Evidence exists in humans that these tumors also arise during fetal development, and this is most likely due to a similar genetic susceptibility, she says. “The tumors that we study in mice represent a model for testicular tumors observed in human infants,” she says. “In this case, it may be that such early development of the cancer results when the infant has lost both copies of his dead end gene.”
The researchers theorize that testicular cancer that develops in young adults may also originate from a genetic mutation during fetal development - perhaps by inheritance of a single dead end mutation - and tumor development occurs later due to environmental exposures or other genetic susceptibilities and losses.

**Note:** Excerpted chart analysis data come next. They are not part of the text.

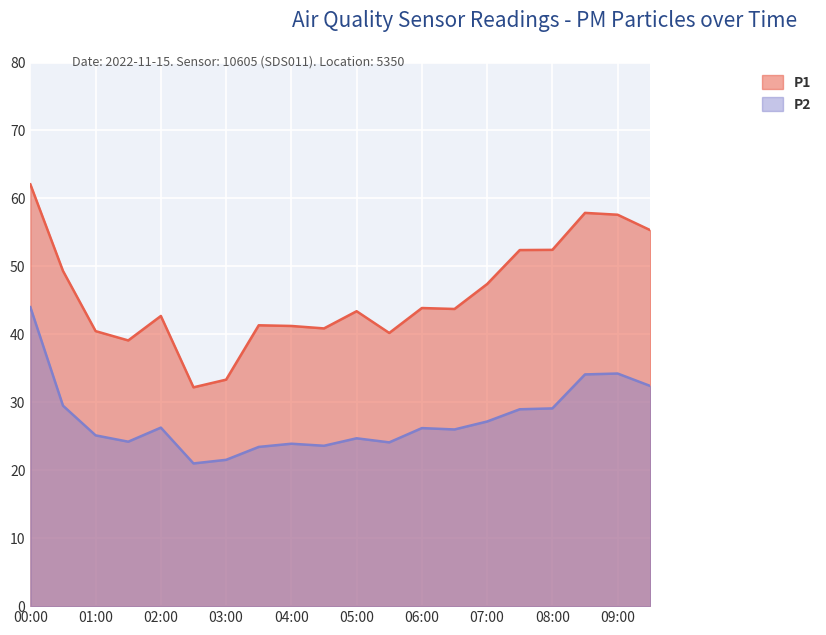

What is the sum of the P2 values at 00:30 and 06:00?

55.7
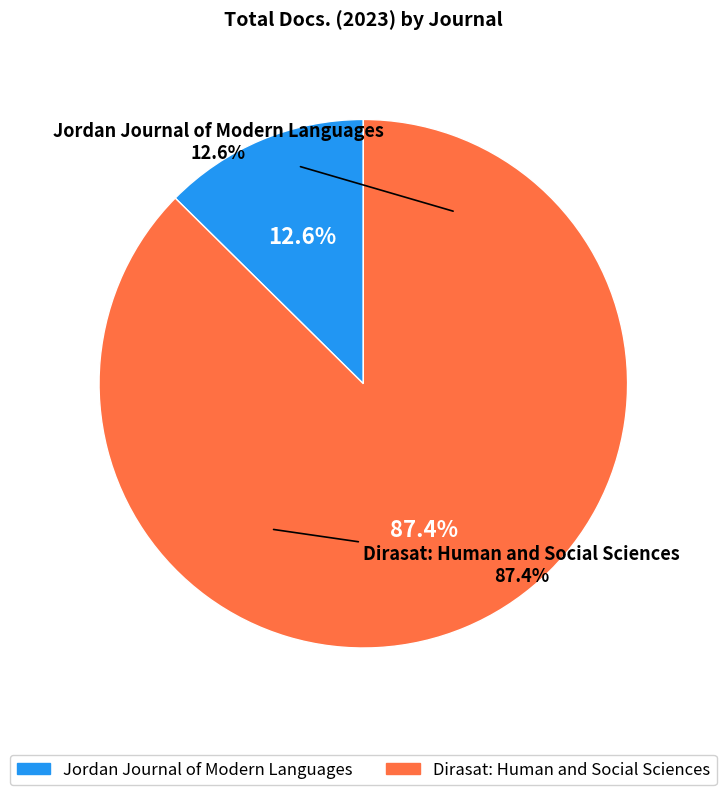

How many segments does this pie chart have?

2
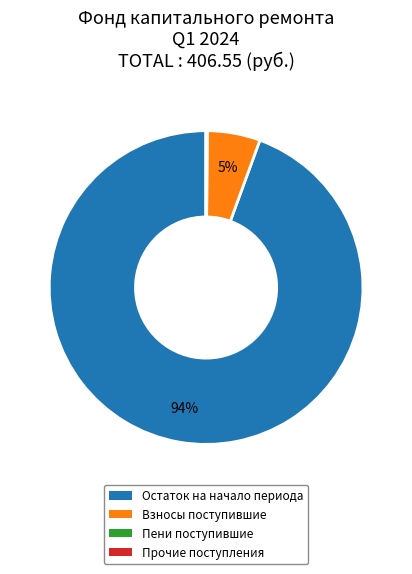

The Взносы поступившие slice represents 5% of the pie. True or false?

True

“Extrapolating from the findings in Ter mice, although germ cell tumors present clinically in infants and young adults, it is apparent that genetic and environmental influences during embryogenesis increase the susceptibility of primordial germ cells to tumorigenesis,” she says.
The study was funded by grants from the National Cancer Institute to Matin and Nadeau. Other co-authors include: Xiaonng Peng, Ph.D., Chitralekha Bhattacharya, Ph.D., Jian Min Deng and Richard Behringer, Ph.D., from M. D. Anderson; Kristen Youngren and Bruce Lamb, Ph.D., from Case Western Reserve University; Douglas Coveney, Ph.D., and Blanche Capel, Ph.D., from Duke University; Michael Nickerson, Ph.D., and Laura Schmidt, Ph.D., from NCI; and Edward Rubin, Ph.D., from Lawrence Berkeley National Laboratory.